I am in a cemetery with my poetry students. Before they dispersed to fulfill their assignments, I read a poem by the great Persian poet Rumi to them. Now they’ll play with persona a la Edgar Lee Masters and the Spoon River Anthology. I remember the first time I heard the Spoon River Anthology. My brother was an actor in FSU’s theater department and they put on a reading of the poems, voices telling the stories of the people under the headstones. It was one more nail in my coffin — a love of poetry to die for.

The sunlight is diffused this morning by a thin scrim of cloud vapor. Cemeteries are sacred places to me. The ultimate transformation — dust to dust.

Being in this cemetery reminds me of scenes from a documentary film I recently saw. The filmmaker was my friend Therese Bartholomew, who had transformed the murder of her beloved brother into a testament of love and forgiveness. Her grief at his death was torrential. It was a monstrous thing that grabbed her by the throat and tried to drown her.

Writing was the oxygen line that kept her alive. One time she asked me in despair, “What do I do with it all? How do I put it together?”

“Just keep going,” I answered. “You can worry about putting it together later.”

Then one night she woke up about 2 a.m. and told her husband she was going to make a movie.
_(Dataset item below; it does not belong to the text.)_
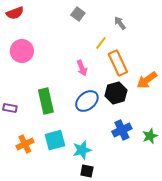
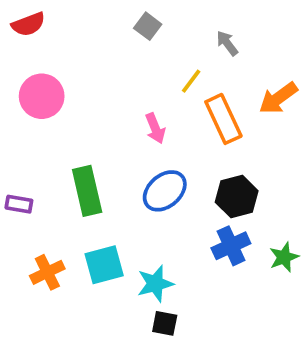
orange arrow: (147, 80) -> (278, 98), moved
black hexagon: (116, 93) -> (237, 197), moved

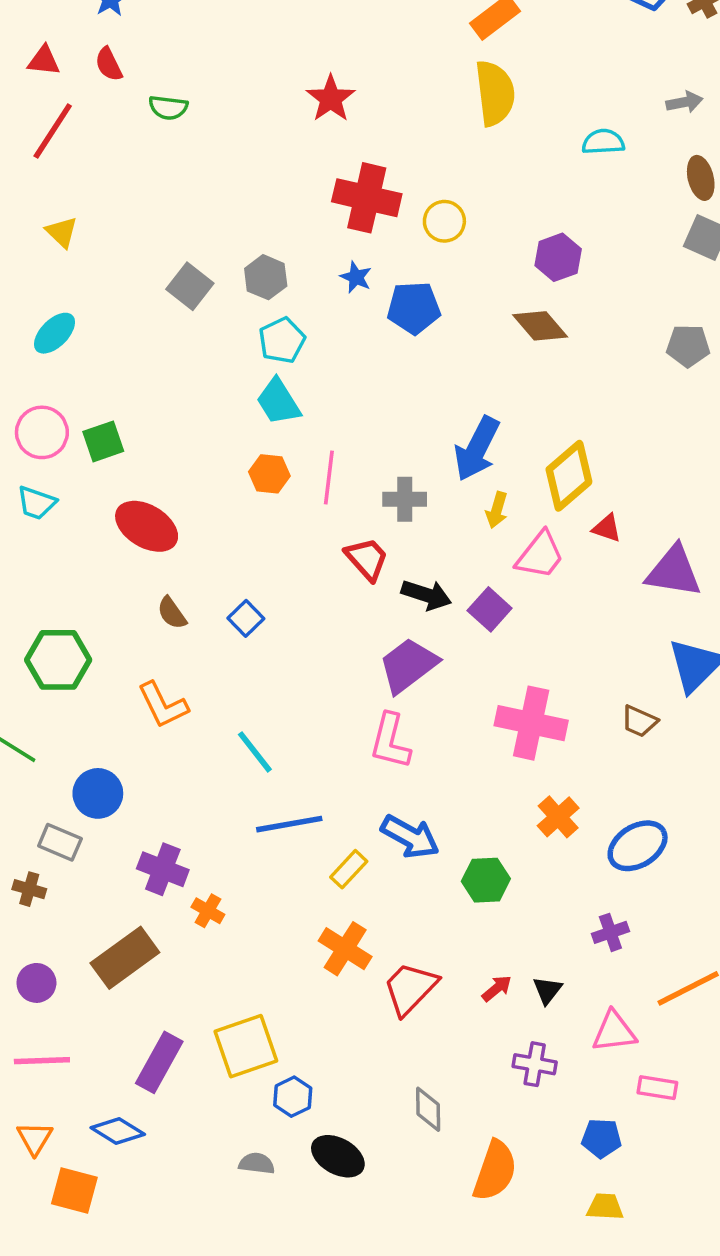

She began to keep a video diary. Shortly after that at one of our biweekly writing workshops she met some filmmakers at the coffee shop. They were in our space, but we were willing to share. Serendipity. Within a few years she had a book and a movie. Now she’s a spokesperson for restorative justice.

Both of her works are incredibly transformative for one simple reason: the raw stripped to the bone honesty of her telling of the story. When Therese looks into the camera, debilitated by depression, puffy eyed and red-nosed, you know that it’s taken all of her willpower to articulate the pain, and you cannot help but be opened up to explore your own humanity. She transforms that pain into love, into art literally before your eyes.

So now my students are wandering back. Two of the young women were resistant to coming here. They hate cemeteries they told me. Cemeteries are creepy, they said. And there’s too much nature out here. At first I wonder if this visit has changed their attitudes, but then I have to laugh at myself: as if everyone has to love what I love, as if a teacher dragging them out at 7:45 in the morning to wander among headstones is going to suddenly break through that iron shell and transform them.

And also I know you don’t have to love a situation to write about it. In fact, sometimes getting uncomfortable is the most inspiring thing of all.

Here is Merritt’s poem (By Merritt C. Ryan-Jones):

Outdoors again,
Starting to think
My teacher is torturing me.
Birds are chirping,
The bugs are biting,
And I am uncomfortably
Centered in the Midst
Of a thousand spirits.
Not my personal place of
Peace and relaxation,
unaware of the spirits
I’m encountering,
Praying none of them
Leave here with me!
Ideas to write by:

1. Go to a cemetery. I’ve been inspired to write a story about dead people for a couple of years. One of these days I might even get around to it. At least steal some character names from the headstones.

2. Be honest about something that maybe you haven’t been able to be honest about  before. You don’t have to share the writing with anyone else. Just dredge it up, write it, maybe it will turn into a piece of fiction or a poem.

3. Try keeping a video diary. See how that influences your writing voice.